Assignment:
Line by line, transcribe all of the entries exactly.
□ □ □ □ □ □ □
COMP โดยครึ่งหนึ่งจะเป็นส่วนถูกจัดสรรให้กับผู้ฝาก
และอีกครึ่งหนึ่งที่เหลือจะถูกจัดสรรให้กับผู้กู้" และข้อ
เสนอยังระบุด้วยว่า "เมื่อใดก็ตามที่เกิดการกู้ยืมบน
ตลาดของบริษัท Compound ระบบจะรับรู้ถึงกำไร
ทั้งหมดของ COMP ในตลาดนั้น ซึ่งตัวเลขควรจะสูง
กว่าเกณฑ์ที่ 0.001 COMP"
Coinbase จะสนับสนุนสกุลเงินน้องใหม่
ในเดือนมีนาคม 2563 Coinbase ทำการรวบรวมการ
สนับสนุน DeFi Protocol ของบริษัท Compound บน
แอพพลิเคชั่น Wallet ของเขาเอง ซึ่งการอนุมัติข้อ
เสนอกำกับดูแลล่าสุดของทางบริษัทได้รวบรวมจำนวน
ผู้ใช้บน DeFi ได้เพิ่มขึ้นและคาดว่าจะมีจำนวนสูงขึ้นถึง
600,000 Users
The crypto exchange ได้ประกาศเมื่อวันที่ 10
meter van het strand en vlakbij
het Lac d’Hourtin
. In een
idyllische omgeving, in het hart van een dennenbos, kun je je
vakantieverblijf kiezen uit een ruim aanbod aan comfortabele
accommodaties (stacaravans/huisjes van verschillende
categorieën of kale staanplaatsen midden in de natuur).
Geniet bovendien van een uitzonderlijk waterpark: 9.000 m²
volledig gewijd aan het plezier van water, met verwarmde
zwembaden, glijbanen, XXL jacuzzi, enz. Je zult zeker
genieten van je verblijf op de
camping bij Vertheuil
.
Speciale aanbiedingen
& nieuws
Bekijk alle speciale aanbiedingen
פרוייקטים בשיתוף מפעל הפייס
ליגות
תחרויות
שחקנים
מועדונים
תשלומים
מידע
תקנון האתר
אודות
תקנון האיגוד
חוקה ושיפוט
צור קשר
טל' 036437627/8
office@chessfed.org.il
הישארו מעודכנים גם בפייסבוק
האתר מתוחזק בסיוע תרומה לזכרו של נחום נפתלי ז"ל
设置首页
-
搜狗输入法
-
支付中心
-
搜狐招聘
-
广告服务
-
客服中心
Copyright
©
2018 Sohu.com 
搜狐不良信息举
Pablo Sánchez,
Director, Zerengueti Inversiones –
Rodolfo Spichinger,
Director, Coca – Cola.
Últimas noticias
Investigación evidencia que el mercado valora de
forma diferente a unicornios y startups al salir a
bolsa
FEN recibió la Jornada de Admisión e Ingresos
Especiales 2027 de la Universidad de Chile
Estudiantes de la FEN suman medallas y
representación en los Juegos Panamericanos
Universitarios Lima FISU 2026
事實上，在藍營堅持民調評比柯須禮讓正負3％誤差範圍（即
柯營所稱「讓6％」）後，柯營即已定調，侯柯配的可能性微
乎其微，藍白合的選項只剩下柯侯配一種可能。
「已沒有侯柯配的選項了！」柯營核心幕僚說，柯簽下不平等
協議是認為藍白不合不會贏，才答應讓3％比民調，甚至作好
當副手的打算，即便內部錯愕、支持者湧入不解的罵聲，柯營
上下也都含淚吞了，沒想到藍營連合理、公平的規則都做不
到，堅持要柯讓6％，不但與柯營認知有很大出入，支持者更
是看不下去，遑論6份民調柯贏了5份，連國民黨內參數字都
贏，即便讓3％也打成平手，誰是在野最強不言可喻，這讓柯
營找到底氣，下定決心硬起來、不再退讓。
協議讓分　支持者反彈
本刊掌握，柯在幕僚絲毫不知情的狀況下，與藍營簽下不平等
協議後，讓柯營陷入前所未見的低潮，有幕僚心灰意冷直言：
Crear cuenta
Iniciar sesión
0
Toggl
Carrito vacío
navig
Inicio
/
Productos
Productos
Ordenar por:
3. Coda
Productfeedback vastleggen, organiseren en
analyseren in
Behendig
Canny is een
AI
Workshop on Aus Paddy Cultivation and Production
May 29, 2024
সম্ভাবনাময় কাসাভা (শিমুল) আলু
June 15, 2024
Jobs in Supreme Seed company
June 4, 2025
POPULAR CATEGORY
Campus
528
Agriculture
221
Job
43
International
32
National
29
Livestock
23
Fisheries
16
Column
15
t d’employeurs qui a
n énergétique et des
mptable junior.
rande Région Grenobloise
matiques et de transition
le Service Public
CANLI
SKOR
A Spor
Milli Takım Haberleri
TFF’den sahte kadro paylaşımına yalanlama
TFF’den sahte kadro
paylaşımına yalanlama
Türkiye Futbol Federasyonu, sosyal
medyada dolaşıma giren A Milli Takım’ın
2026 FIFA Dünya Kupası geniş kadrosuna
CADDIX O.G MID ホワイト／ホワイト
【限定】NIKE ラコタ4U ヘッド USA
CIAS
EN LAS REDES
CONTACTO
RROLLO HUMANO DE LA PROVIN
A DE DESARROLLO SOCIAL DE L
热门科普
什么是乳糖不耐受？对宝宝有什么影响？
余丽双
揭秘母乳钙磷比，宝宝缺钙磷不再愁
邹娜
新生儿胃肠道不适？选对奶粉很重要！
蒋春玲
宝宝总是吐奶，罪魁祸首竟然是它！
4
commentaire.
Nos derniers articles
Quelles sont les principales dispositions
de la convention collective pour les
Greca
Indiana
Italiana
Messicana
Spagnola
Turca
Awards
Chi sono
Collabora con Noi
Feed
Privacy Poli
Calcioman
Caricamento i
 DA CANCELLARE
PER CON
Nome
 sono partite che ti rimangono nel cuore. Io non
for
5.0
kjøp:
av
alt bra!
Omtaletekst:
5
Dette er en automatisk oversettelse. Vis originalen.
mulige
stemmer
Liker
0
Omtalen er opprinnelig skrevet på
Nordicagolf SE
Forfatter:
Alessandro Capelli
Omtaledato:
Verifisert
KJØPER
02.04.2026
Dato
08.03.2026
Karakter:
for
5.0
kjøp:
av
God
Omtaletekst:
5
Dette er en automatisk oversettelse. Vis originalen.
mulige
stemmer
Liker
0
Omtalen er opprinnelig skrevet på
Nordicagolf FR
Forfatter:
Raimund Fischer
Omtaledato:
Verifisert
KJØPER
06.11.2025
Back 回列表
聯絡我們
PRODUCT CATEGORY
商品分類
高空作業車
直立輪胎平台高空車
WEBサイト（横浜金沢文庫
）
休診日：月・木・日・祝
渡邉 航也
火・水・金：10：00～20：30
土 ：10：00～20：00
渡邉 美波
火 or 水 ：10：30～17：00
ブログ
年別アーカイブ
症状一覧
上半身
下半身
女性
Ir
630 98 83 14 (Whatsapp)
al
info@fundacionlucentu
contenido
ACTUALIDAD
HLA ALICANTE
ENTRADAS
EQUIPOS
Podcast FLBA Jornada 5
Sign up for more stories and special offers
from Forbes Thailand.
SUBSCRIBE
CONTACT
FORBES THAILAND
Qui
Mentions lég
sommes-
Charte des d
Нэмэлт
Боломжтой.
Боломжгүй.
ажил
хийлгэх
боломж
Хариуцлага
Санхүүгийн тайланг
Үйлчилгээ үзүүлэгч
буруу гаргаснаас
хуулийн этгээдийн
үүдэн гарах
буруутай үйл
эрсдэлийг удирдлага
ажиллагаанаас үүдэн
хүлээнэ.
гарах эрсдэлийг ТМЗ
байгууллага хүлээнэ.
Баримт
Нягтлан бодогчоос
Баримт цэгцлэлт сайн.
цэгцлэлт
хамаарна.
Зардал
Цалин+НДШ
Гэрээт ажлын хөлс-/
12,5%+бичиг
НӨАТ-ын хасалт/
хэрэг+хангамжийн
□ □ □ □ □ □ □
Response to this exercise:
COMP โดยครึ่งหนึ่งจะเป็นส่วนถูกจัดสรรให้กับผู้ฝาก
และอีกครึ่งหนึ่งที่เหลือจะถูกจัดสรรให้กับผู้กู้" และข้อ
เสนอยังระบุด้วยว่า "เมื่อใดก็ตามที่เกิดการกู้ยืมบน
ตลาดของบริษัท Compound ระบบจะรับรู้ถึงกำไร
ทั้งหมดของ COMP ในตลาดนั้น ซึ่งตัวเลขควรจะสูง
กว่าเกณฑ์ที่ 0.001 COMP"
Coinbase จะสนับสนุนสกุลเงินน้องใหม่
ในเดือนมีนาคม 2563 Coinbase ทำการรวบรวมการ
สนับสนุน DeFi Protocol ของบริษัท Compound บน
แอพพลิเคชั่น Wallet ของเขาเอง ซึ่งการอนุมัติข้อ
เสนอกำกับดูแลล่าสุดของทางบริษัทได้รวบรวมจำนวน
ผู้ใช้บน DeFi ได้เพิ่มขึ้นและคาดว่าจะมีจำนวนสูงขึ้นถึง
600,000 Users
The crypto exchange ได้ประกาศเมื่อวันที่ 10
meter van het strand en vlakbij
het Lac d’Hourtin
. In een
idyllische omgeving, in het hart van een dennenbos, kun je je
vakantieverblijf kiezen uit een ruim aanbod aan comfortabele
accommodaties (stacaravans/huisjes van verschillende
categorieën of kale staanplaatsen midden in de natuur).
Geniet bovendien van een uitzonderlijk waterpark: 9.000 m²
volledig gewijd aan het plezier van water, met verwarmde
zwembaden, glijbanen, XXL jacuzzi, enz. Je zult zeker
genieten van je verblijf op de
camping bij Vertheuil
.
Speciale aanbiedingen
& nieuws
Bekijk alle speciale aanbiedingen
פרוייקטים בשיתוף מפעל הפייס
ליגות
תחרויות
שחקנים
מועדונים
תשלומים
מידע
תקנון האתר
אודות
תקנון האיגוד
חוקה ושיפוט
צור קשר
טל' 036437627/8
office@chessfed.org.il
הישארו מעודכנים גם בפייסבוק
האתר מתוחזק בסיוע תרומה לזכרו של נחום נפתלי ז"ל
设置首页
-
搜狗输入法
-
支付中心
-
搜狐招聘
-
广告服务
-
客服中心
Copyright
©
2018 Sohu.com 
搜狐不良信息举
Pablo Sánchez,
Director, Zerengueti Inversiones –
Rodolfo Spichinger,
Director, Coca – Cola.
Últimas noticias
Investigación evidencia que el mercado valora de
forma diferente a unicornios y startups al salir a
bolsa
FEN recibió la Jornada de Admisión e Ingresos
Especiales 2027 de la Universidad de Chile
Estudiantes de la FEN suman medallas y
representación en los Juegos Panamericanos
Universitarios Lima FISU 2026
事實上，在藍營堅持民調評比柯須禮讓正負3％誤差範圍（即
柯營所稱「讓6％」）後，柯營即已定調，侯柯配的可能性微
乎其微，藍白合的選項只剩下柯侯配一種可能。
「已沒有侯柯配的選項了！」柯營核心幕僚說，柯簽下不平等
協議是認為藍白不合不會贏，才答應讓3％比民調，甚至作好
當副手的打算，即便內部錯愕、支持者湧入不解的罵聲，柯營
上下也都含淚吞了，沒想到藍營連合理、公平的規則都做不
到，堅持要柯讓6％，不但與柯營認知有很大出入，支持者更
是看不下去，遑論6份民調柯贏了5份，連國民黨內參數字都
贏，即便讓3％也打成平手，誰是在野最強不言可喻，這讓柯
營找到底氣，下定決心硬起來、不再退讓。
協議讓分　支持者反彈
本刊掌握，柯在幕僚絲毫不知情的狀況下，與藍營簽下不平等
協議後，讓柯營陷入前所未見的低潮，有幕僚心灰意冷直言：
Crear cuenta
Iniciar sesión
0
Toggl
Carrito vacío
navig
Inicio
/
Productos
Productos
Ordenar por:
3. Coda
Productfeedback vastleggen, organiseren en
analyseren in
Behendig
Canny is een
AI
Workshop on Aus Paddy Cultivation and Production
May 29, 2024
সম্ভাবনাময় কাসাভা (শিমুল) আলু
June 15, 2024
Jobs in Supreme Seed company
June 4, 2025
POPULAR CATEGORY
Campus
528
Agriculture
221
Job
43
International
32
National
29
Livestock
23
Fisheries
16
Column
15
t d’employeurs qui a
n énergétique et des
mptable junior.
rande Région Grenobloise
matiques et de transition
le Service Public
CANLI
SKOR
A Spor
Milli Takım Haberleri
TFF’den sahte kadro paylaşımına yalanlama
TFF’den sahte kadro
paylaşımına yalanlama
Türkiye Futbol Federasyonu, sosyal
medyada dolaşıma giren A Milli Takım’ın
2026 FIFA Dünya Kupası geniş kadrosuna
CADDIX O.G MID ホワイト／ホワイト
【限定】NIKE ラコタ4U ヘッド USA
CIAS
EN LAS REDES
CONTACTO
RROLLO HUMANO DE LA PROVIN
A DE DESARROLLO SOCIAL DE L
热门科普
什么是乳糖不耐受？对宝宝有什么影响？
余丽双
揭秘母乳钙磷比，宝宝缺钙磷不再愁
邹娜
新生儿胃肠道不适？选对奶粉很重要！
蒋春玲
宝宝总是吐奶，罪魁祸首竟然是它！
4
commentaire.
Nos derniers articles
Quelles sont les principales dispositions
de la convention collective pour les
Greca
Indiana
Italiana
Messicana
Spagnola
Turca
Awards
Chi sono
Collabora con Noi
Feed
Privacy Poli
Calcioman
Caricamento i
 DA CANCELLARE
PER CON
Nome
 sono partite che ti rimangono nel cuore. Io non
for
5.0
kjøp:
av
alt bra!
Omtaletekst:
5
Dette er en automatisk oversettelse. Vis originalen.
mulige
stemmer
Liker
0
Omtalen er opprinnelig skrevet på
Nordicagolf SE
Forfatter:
Alessandro Capelli
Omtaledato:
Verifisert
KJØPER
02.04.2026
Dato
08.03.2026
Karakter:
for
5.0
kjøp:
av
God
Omtaletekst:
5
Dette er en automatisk oversettelse. Vis originalen.
mulige
stemmer
Liker
0
Omtalen er opprinnelig skrevet på
Nordicagolf FR
Forfatter:
Raimund Fischer
Omtaledato:
Verifisert
KJØPER
06.11.2025
Back 回列表
聯絡我們
PRODUCT CATEGORY
商品分類
高空作業車
直立輪胎平台高空車
WEBサイト（横浜金沢文庫
）
休診日：月・木・日・祝
渡邉 航也
火・水・金：10：00～20：30
土 ：10：00～20：00
渡邉 美波
火 or 水 ：10：30～17：00
ブログ
年別アーカイブ
症状一覧
上半身
下半身
女性
Ir
630 98 83 14 (Whatsapp)
al
info@fundacionlucentu
contenido
ACTUALIDAD
HLA ALICANTE
ENTRADAS
EQUIPOS
Podcast FLBA Jornada 5
Sign up for more stories and special offers
from Forbes Thailand.
SUBSCRIBE
CONTACT
FORBES THAILAND
Qui
Mentions lég
sommes-
Charte des d
Нэмэлт
Боломжтой.
Боломжгүй.
ажил
хийлгэх
боломж
Хариуцлага
Санхүүгийн тайланг
Үйлчилгээ үзүүлэгч
буруу гаргаснаас
хуулийн этгээдийн
үүдэн гарах
буруутай үйл
эрсдэлийг удирдлага
ажиллагаанаас үүдэн
хүлээнэ.
гарах эрсдэлийг ТМЗ
байгууллага хүлээнэ.
Баримт
Нягтлан бодогчоос
Баримт цэгцлэлт сайн.
цэгцлэлт
хамаарна.
Зардал
Цалин+НДШ
Гэрээт ажлын хөлс-/
12,5%+бичиг
НӨАТ-ын хасалт/
хэрэг+хангамжийн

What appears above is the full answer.